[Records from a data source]
BEGIN

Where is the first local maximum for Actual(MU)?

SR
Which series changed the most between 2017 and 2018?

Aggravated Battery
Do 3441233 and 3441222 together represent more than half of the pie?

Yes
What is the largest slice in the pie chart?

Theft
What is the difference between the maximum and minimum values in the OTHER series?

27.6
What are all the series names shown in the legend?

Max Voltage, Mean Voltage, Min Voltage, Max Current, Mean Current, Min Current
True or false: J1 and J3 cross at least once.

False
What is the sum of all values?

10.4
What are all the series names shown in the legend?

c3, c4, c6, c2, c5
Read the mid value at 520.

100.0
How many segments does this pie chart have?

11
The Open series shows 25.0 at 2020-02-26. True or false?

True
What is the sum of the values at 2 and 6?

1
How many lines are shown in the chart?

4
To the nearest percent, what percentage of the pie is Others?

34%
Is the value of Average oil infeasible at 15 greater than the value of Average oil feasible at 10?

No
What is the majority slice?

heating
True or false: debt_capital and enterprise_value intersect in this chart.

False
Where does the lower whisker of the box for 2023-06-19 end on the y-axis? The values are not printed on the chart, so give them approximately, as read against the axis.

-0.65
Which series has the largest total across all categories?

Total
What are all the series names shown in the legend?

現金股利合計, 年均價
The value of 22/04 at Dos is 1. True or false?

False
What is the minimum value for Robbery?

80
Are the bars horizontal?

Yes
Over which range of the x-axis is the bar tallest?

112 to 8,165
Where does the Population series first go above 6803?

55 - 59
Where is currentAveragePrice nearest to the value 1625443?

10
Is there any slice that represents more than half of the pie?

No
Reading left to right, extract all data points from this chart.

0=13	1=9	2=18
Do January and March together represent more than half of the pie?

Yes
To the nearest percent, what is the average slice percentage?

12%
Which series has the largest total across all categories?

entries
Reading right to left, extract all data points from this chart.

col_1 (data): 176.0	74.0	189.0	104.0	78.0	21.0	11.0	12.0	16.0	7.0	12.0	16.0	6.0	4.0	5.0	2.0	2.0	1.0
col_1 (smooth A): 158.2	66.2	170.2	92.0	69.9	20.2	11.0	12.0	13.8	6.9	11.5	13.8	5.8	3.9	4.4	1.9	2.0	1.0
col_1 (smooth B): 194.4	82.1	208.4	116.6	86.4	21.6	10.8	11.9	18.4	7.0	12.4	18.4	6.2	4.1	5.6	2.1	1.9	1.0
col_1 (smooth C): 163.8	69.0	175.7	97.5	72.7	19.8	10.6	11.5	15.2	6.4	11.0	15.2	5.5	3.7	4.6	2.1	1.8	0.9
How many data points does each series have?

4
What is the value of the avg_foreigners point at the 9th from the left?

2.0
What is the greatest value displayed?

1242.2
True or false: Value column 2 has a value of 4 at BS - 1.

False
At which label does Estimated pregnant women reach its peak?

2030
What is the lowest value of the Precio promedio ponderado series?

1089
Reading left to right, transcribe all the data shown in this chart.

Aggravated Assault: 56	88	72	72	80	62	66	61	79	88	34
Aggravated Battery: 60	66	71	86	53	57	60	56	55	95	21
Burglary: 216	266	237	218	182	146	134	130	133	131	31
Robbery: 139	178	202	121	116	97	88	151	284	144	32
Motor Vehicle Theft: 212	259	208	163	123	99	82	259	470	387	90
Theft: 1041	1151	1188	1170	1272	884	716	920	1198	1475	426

END

**WHAT NEEDS TO BE DONE:** Could you copy every line of the data above, unchanged and in the same order?

**EXERCISE OUTPUT:**
Where is the first local maximum for Actual(MU)?

SR
Which series changed the most between 2017 and 2018?

Aggravated Battery
Do 3441233 and 3441222 together represent more than half of the pie?

Yes
What is the largest slice in the pie chart?

Theft
What is the difference between the maximum and minimum values in the OTHER series?

27.6
What are all the series names shown in the legend?

Max Voltage, Mean Voltage, Min Voltage, Max Current, Mean Current, Min Current
True or false: J1 and J3 cross at least once.

False
What is the sum of all values?

10.4
What are all the series names shown in the legend?

c3, c4, c6, c2, c5
Read the mid value at 520.

100.0
How many segments does this pie chart have?

11
The Open series shows 25.0 at 2020-02-26. True or false?

True
What is the sum of the values at 2 and 6?

1
How many lines are shown in the chart?

4
To the nearest percent, what percentage of the pie is Others?

34%
Is the value of Average oil infeasible at 15 greater than the value of Average oil feasible at 10?

No
What is the majority slice?

heating
True or false: debt_capital and enterprise_value intersect in this chart.

False
Where does the lower whisker of the box for 2023-06-19 end on the y-axis? The values are not printed on the chart, so give them approximately, as read against the axis.

-0.65
Which series has the largest total across all categories?

Total
What are all the series names shown in the legend?

現金股利合計, 年均價
The value of 22/04 at Dos is 1. True or false?

False
What is the minimum value for Robbery?

80
Are the bars horizontal?

Yes
Over which range of the x-axis is the bar tallest?

112 to 8,165
Where does the Population series first go above 6803?

55 - 59
Where is currentAveragePrice nearest to the value 1625443?

10
Is there any slice that represents more than half of the pie?

No
Reading left to right, extract all data points from this chart.

0=13	1=9	2=18
Do January and March together represent more than half of the pie?

Yes
To the nearest percent, what is the average slice percentage?

12%
Which series has the largest total across all categories?

entries
Reading right to left, extract all data points from this chart.

col_1 (data): 176.0	74.0	189.0	104.0	78.0	21.0	11.0	12.0	16.0	7.0	12.0	16.0	6.0	4.0	5.0	2.0	2.0	1.0
col_1 (smooth A): 158.2	66.2	170.2	92.0	69.9	20.2	11.0	12.0	13.8	6.9	11.5	13.8	5.8	3.9	4.4	1.9	2.0	1.0
col_1 (smooth B): 194.4	82.1	208.4	116.6	86.4	21.6	10.8	11.9	18.4	7.0	12.4	18.4	6.2	4.1	5.6	2.1	1.9	1.0
col_1 (smooth C): 163.8	69.0	175.7	97.5	72.7	19.8	10.6	11.5	15.2	6.4	11.0	15.2	5.5	3.7	4.6	2.1	1.8	0.9
How many data points does each series have?

4
What is the value of the avg_foreigners point at the 9th from the left?

2.0
What is the greatest value displayed?

1242.2
True or false: Value column 2 has a value of 4 at BS - 1.

False
At which label does Estimated pregnant women reach its peak?

2030
What is the lowest value of the Precio promedio ponderado series?

1089
Reading left to right, transcribe all the data shown in this chart.

Aggravated Assault: 56	88	72	72	80	62	66	61	79	88	34
Aggravated Battery: 60	66	71	86	53	57	60	56	55	95	21
Burglary: 216	266	237	218	182	146	134	130	133	131	31
Robbery: 139	178	202	121	116	97	88	151	284	144	32
Motor Vehicle Theft: 212	259	208	163	123	99	82	259	470	387	90
Theft: 1041	1151	1188	1170	1272	884	716	920	1198	1475	426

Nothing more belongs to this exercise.